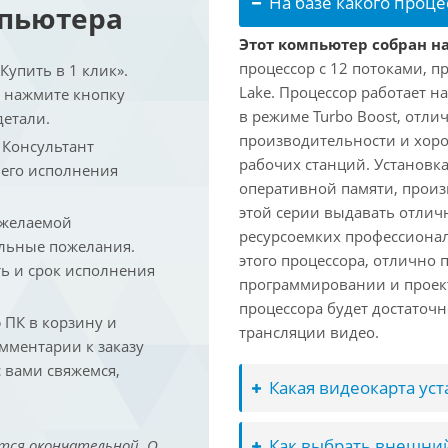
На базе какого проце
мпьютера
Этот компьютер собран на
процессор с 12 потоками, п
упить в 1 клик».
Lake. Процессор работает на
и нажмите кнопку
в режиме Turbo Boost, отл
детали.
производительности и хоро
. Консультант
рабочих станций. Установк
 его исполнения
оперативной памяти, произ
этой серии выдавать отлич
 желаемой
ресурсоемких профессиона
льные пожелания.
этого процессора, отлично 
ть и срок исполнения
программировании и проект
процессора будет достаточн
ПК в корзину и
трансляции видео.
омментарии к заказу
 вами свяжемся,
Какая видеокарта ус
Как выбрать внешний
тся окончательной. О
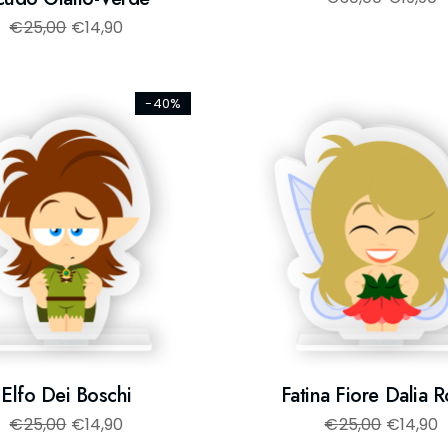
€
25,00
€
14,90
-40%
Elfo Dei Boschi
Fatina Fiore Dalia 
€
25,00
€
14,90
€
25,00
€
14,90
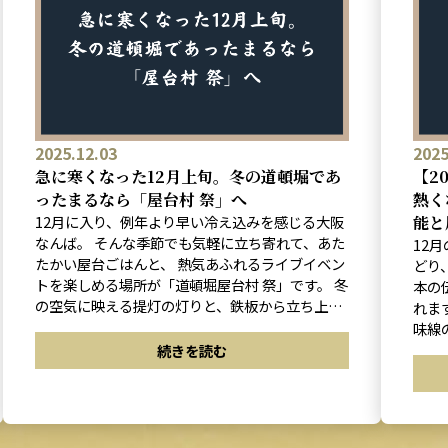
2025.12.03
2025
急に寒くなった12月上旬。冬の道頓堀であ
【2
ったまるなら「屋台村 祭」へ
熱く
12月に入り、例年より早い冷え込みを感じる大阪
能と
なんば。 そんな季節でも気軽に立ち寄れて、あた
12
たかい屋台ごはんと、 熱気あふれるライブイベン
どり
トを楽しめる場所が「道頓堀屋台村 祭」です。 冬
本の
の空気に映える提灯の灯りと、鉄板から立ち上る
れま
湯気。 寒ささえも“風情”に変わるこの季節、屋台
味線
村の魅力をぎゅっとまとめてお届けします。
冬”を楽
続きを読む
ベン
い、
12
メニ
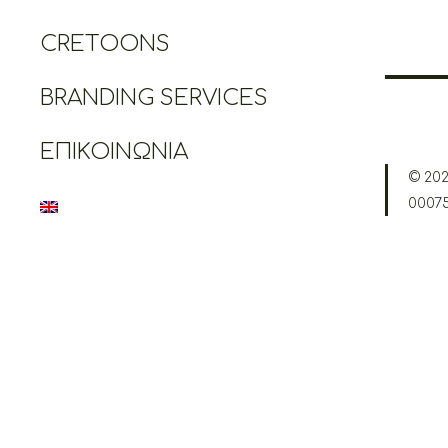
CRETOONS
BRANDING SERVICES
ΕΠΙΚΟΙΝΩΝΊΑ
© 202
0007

##########

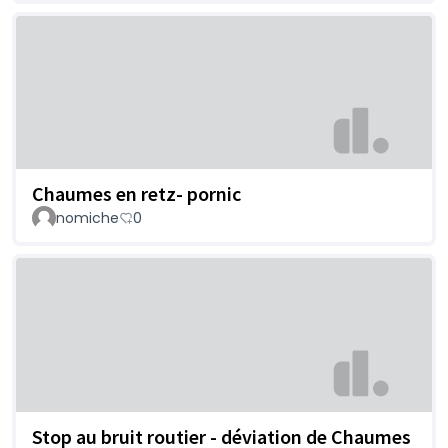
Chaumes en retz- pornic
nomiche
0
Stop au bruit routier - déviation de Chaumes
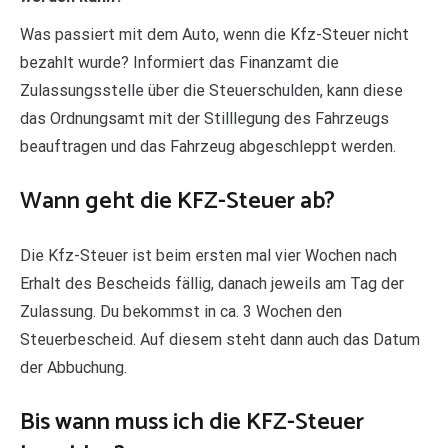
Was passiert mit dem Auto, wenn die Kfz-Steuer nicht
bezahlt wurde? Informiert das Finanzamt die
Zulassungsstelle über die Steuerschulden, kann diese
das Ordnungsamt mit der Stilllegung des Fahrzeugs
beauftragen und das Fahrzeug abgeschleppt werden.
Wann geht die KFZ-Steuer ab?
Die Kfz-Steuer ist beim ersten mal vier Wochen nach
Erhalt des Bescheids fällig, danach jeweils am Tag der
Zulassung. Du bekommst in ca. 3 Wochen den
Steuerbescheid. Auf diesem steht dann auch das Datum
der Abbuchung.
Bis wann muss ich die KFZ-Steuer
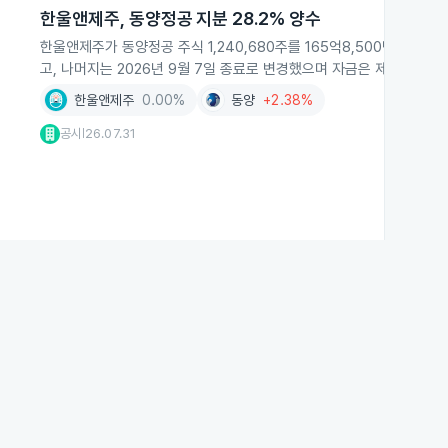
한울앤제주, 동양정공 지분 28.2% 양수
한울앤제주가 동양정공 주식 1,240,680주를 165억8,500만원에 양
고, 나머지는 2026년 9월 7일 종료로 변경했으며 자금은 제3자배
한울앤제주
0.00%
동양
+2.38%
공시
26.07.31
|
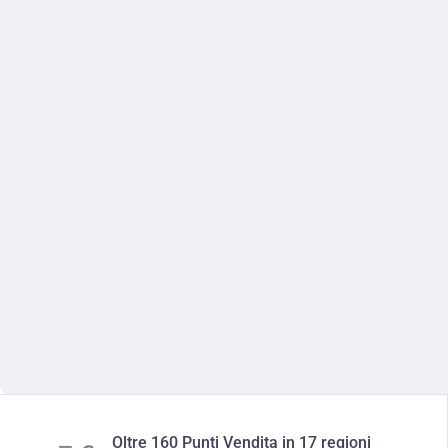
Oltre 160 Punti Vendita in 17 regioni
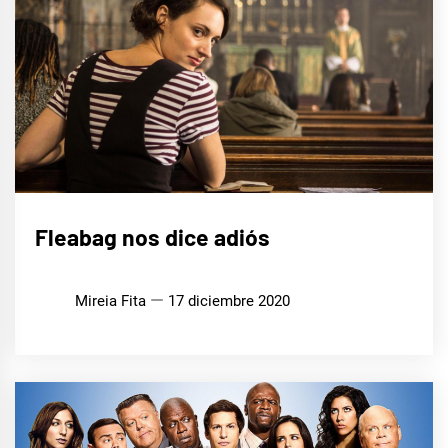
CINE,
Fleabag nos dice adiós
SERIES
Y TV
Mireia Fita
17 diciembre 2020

##########

*Assigned task*.
Look through the records and copy every line that has the word "동양정공".

*Answer for this exercise*.
한울앤제주, 동양정공 지분 28.2% 양수
한울앤제주가 동양정공 주식 1,240,680주를 165억8,500만원에 양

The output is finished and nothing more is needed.